Frankreich sieht gelb. Die protestierenden gilets jaunes, die Gelbwesten, machen Druck für mehr soziale Gerechtigkeit. Leider beschädigen dabei Gewalttäter das überwiegend berechtigte Anliegen der Demonstranten. Doch die Mehrzahl der Bewegung, Angehörige der unteren Mittelschicht, Landbevölkerung, Niedriglöhner, Globalisierungsverlierer, will friedlich Veränderungen erreichen. So wundert es kaum, dass Teile der Protestbewegung jetzt sogar zu den Europawahlen antreten wollen. Sie fordern mehr direkte Bürgerbeteiligung, mehr Kaufkraft, höhere Renten, eine bessere Gesundheitsversorgung und eine gerechtere Besteuerung.

Was mit den Protesten der kleinen Leute gegen eine Erhöhung der Ökosteuer auf Benzin anfing, hat jetzt grundsätzlich die soziale Spaltung der französischen Gesellschaft offenbart. Interessant ist, dass die meisten Gelbwesten im Gegensatz zu den europäischen Rechtspopulisten weder die EU verteufeln noch Migranten oder Muslime zu Sündenböcken abstempeln. Das macht sie in den Augen vieler politikverdrossener Franzosen umso glaubwürdiger.
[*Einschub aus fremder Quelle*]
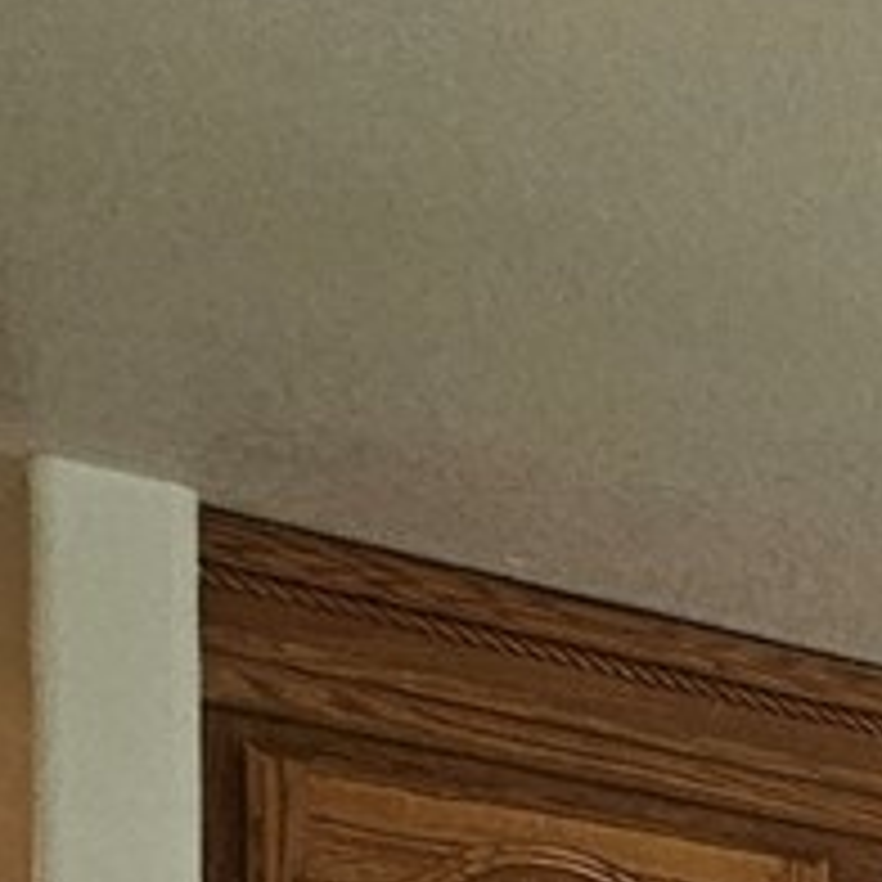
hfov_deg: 10.0
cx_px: 2979
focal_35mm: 94
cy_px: 1958
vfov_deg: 14.2
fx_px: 2710
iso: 125
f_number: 2.2
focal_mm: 2.2
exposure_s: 1/60
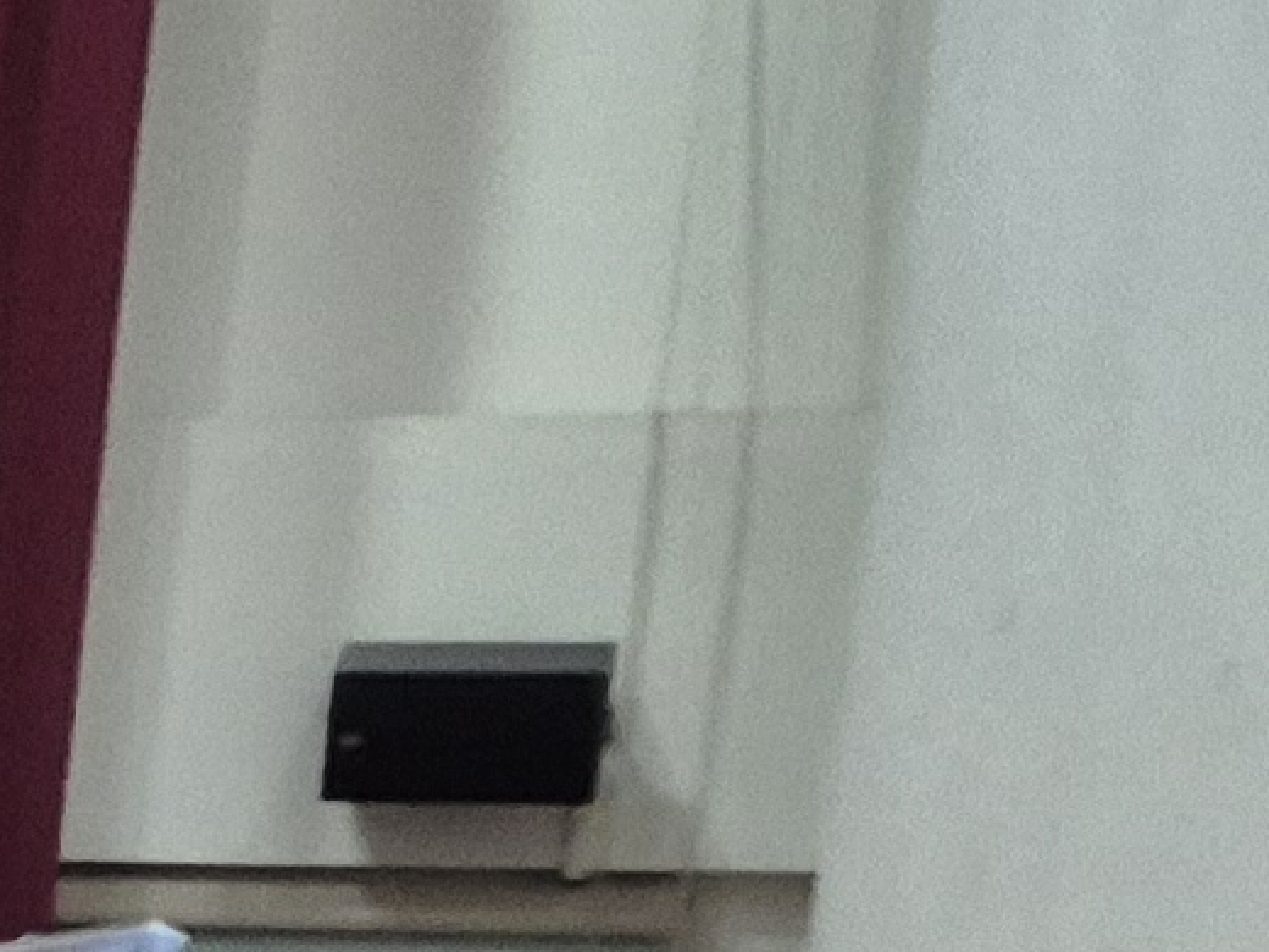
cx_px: -3019
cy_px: 1902
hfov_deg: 8.5
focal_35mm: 177
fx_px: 6489
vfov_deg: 8.0
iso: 500
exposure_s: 1/120
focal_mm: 5.4
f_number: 1.8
Das Phänomen "Gelbwesten" ist neu in Europa, nicht allerdings die Ursachen, die ihm zugrunde liegen. Fast überall haben Globalisierung und Digitalisierung sowie die gleichzeitige Sparpolitik der Staaten ihre Spuren hinterlassen und die Kluft zwischen Arm und Reich vergrößert – man denke nur an Großbritannien, wo jetzt die EU für hausgemachtes Ungemach herhalten muss.

Gleiche Bildungschancen für alle

Allerdings besteht in Deutschland kein Grund zur Überheblichkeit: Trotz Wirtschaftsboom gibt es auch bei uns immer noch viel zu viele Verlierer, ist der Abstand zwischen Arm und Reich gefährlich groß. Das zeigt sich insbesondere im Vergleich der Einkommen aus Arbeit und Erbschaften, oder auch bei den Niedriglohnbeziehern im Vergleich mit abgesicherten Gutverdienern.

Besonders beschämend für unser wohlhabendes Deutschland ist allerdings die Kinderarmut. Einige kleine Korrekturen hat Berlin schon auf den Weg gebracht. Doch es gehört jetzt endlich eine einkommensabhängige Kinder-Grundsicherung aus einem Guss her. Außerdem: Soziale Gerechtigkeit setzt insbesondere gleiche Bildungschancen für alle voraus. Aber nach wie vor werden bei uns nicht nur Reichtum und gute Bildung vererbt, sondern auch Armut und schlechte Bildung. Dass das so nicht bleiben darf, muss auch unsere bildungsorientierte evangelische Kirche auf den Plan rufen.

Mangelnde Gerechtigkeit gefährdet den sozialen Frieden. Die Gelbwesten in Frankreich sollten Warnung genug sein.